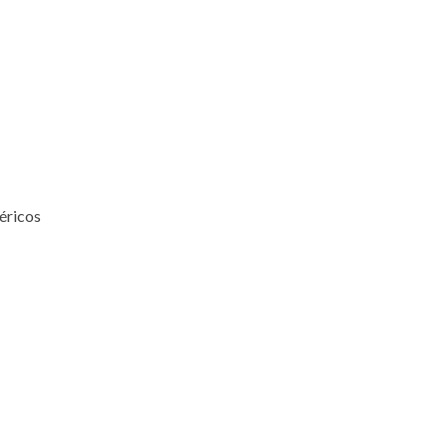
éricos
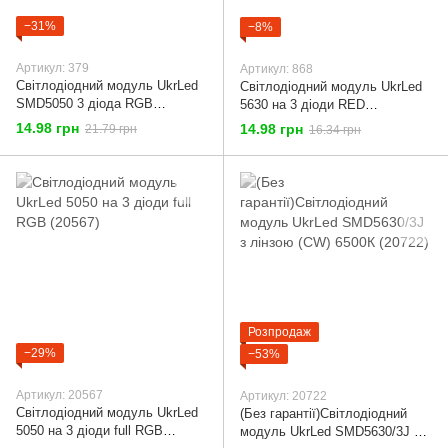
−31%
−8%
Артикул: 379
Артикул: 868
Світлодіодний модуль UkrLed
Світлодіодний модуль UkrLed
SMD5050 3 діода RGB
5630 на 3 діоди RED
(багатокольоровий) (379)
(червоний) (868)
14.98 грн
14.98 грн
21.79 грн
16.34 грн
Розпродаж
−29%
−53%
Артикул: 20567
Артикул: 20722
Світлодіодний модуль UkrLed
(Без гарантії)Світлодіодний
5050 на 3 діоди full RGB
модуль UkrLed SMD5630/3J з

-- -- --

What is needed -
Copy out each line of the listing that holds the string "діоди".

Solution -
5630 на 3 діоди RED
5050 на 3 діоди full RGB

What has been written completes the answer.